Text block
====================

Greenpeace has raised over $70,000 for the Rural Fire Service in New South Wales. We're calling on federal Minister for Energy, Angus Taylor, to take climate change seriously. No more excuses.
How does climate change make bushfires worse?
Climate change influences all extreme weather events, from floods to droughts. In this case, rising sea temperatures are causing a weather phenomenon that experts are calling a "supercharged" Indian Ocean Dipole (IOD). While the IOD itself is a natural event, climate change has increased its strength and frequency, bringing unnaturally warm and dry conditions to Australia - decreasing rainfall, extending the drought and leading to extreme fire conditions.
Why are the bushfires starting earlier each year?
As early as the beginning of October in 2019, bushfires raged uncontrollably all along Australia’s east coast, from southeast Queensland to the Central Coast, just north of Sydney.
Accordingly to bushfire experts, the early start to the season is partly caused by the extended severe drought that has persisted in New South Wales since 2017. Because of this drought, the bushfire season last year was declared two months early in August 2018. Much of Queensland has also been in drought in 2019. Authorities have described the situation as the worst start to the Queensland bushfire season in history.
Another major reason is a lack of federal funding for state fire services. Severe budget cuts have left firefighters unable to do sufficient hazard reduction burning, which has allowed the fires to catch more easily and spread faster this year.

====================

Stored data

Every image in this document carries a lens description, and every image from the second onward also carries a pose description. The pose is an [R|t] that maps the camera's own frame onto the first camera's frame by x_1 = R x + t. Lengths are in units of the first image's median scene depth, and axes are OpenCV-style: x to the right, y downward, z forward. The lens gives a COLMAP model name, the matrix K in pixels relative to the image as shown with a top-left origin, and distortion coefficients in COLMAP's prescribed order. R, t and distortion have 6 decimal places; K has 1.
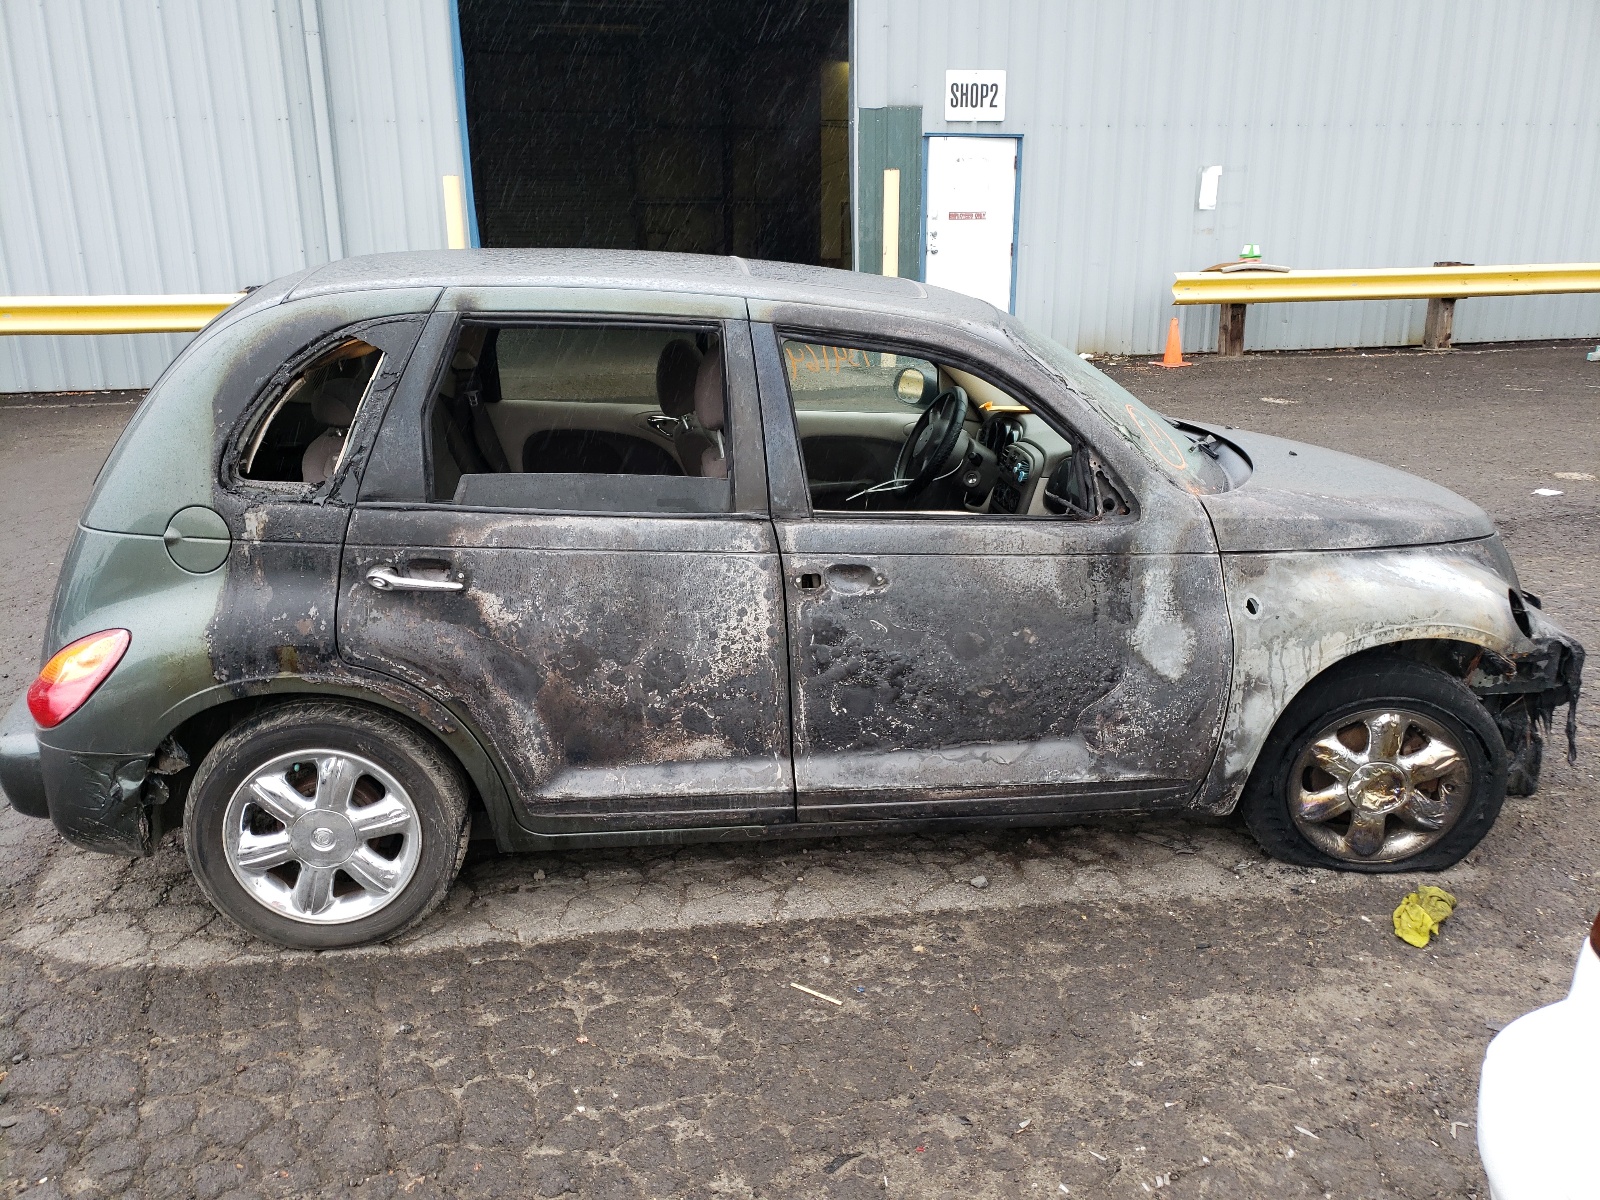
lens RADIAL K [[1208.1, 0, 800.0], [0, 1208.1, 600.0], [0, 0, 1]] dist [-0.002888, -0.001644]
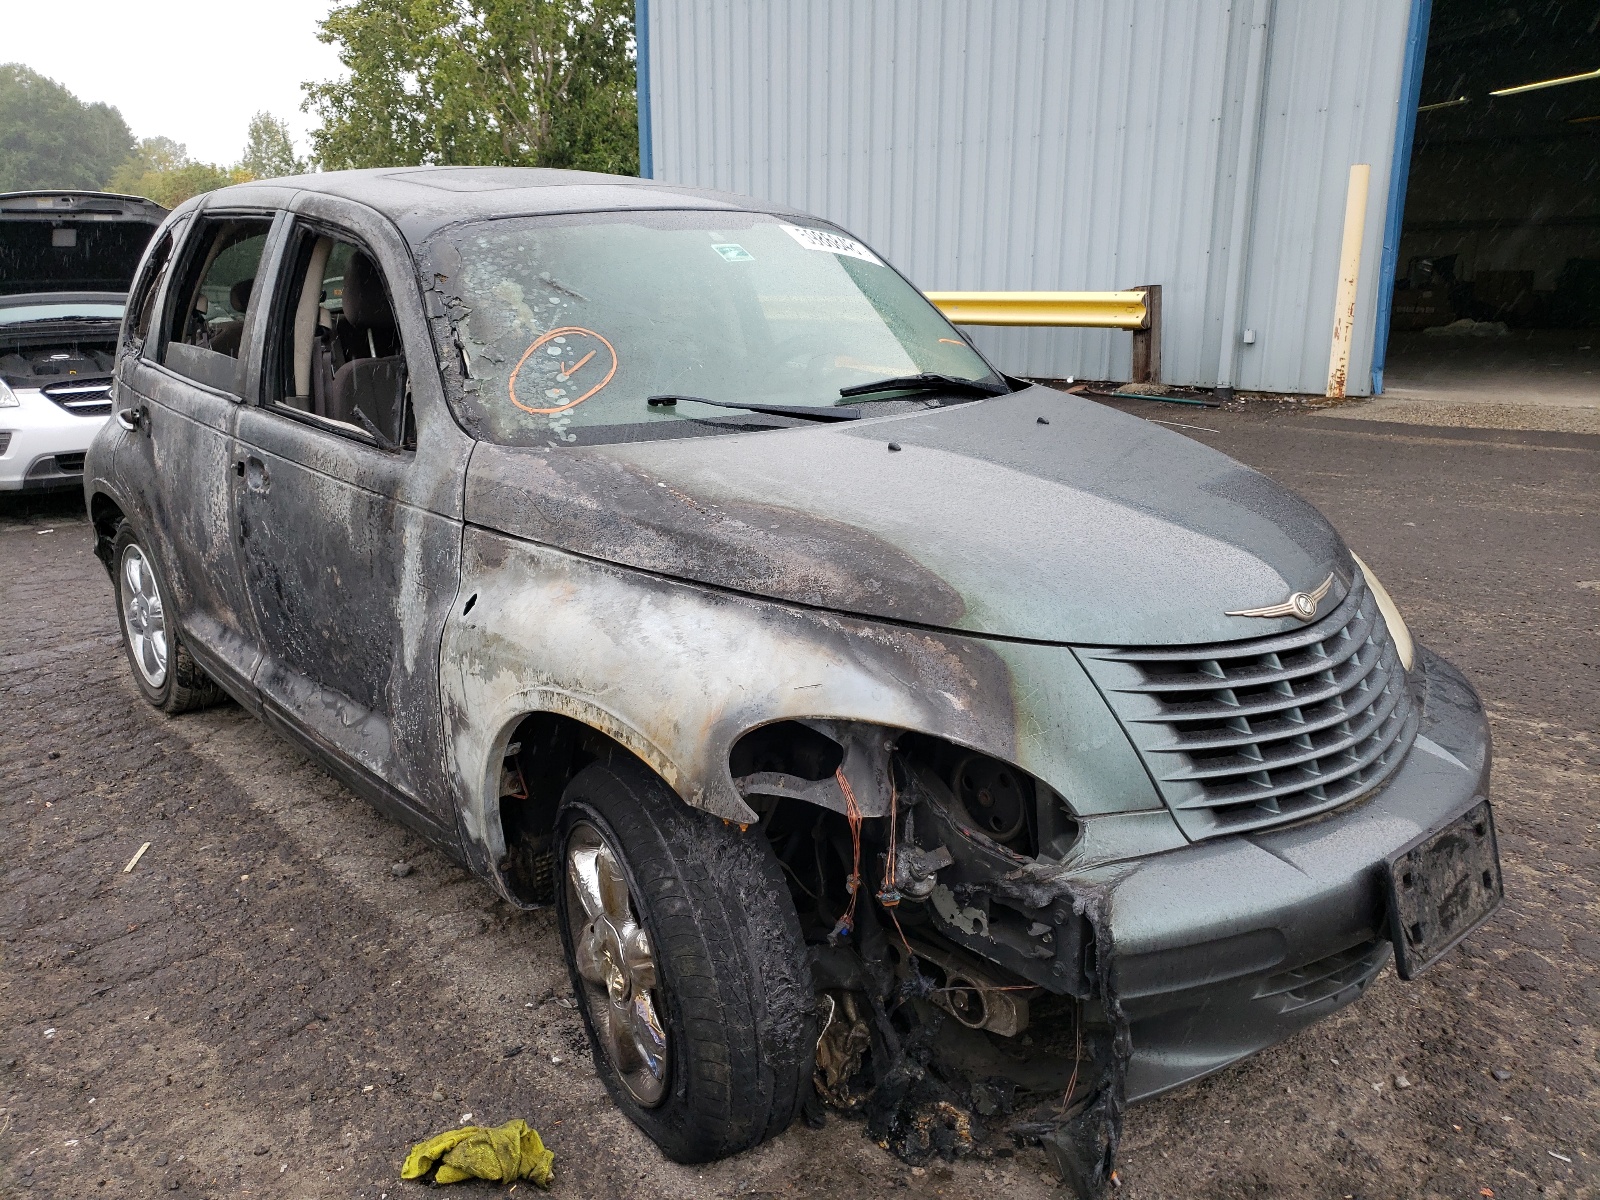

====================

Exercise objective
In the text on climate change and bushfires, since what year has the severe drought in New South Wales lasted?

Response to this exercise
Since 2017.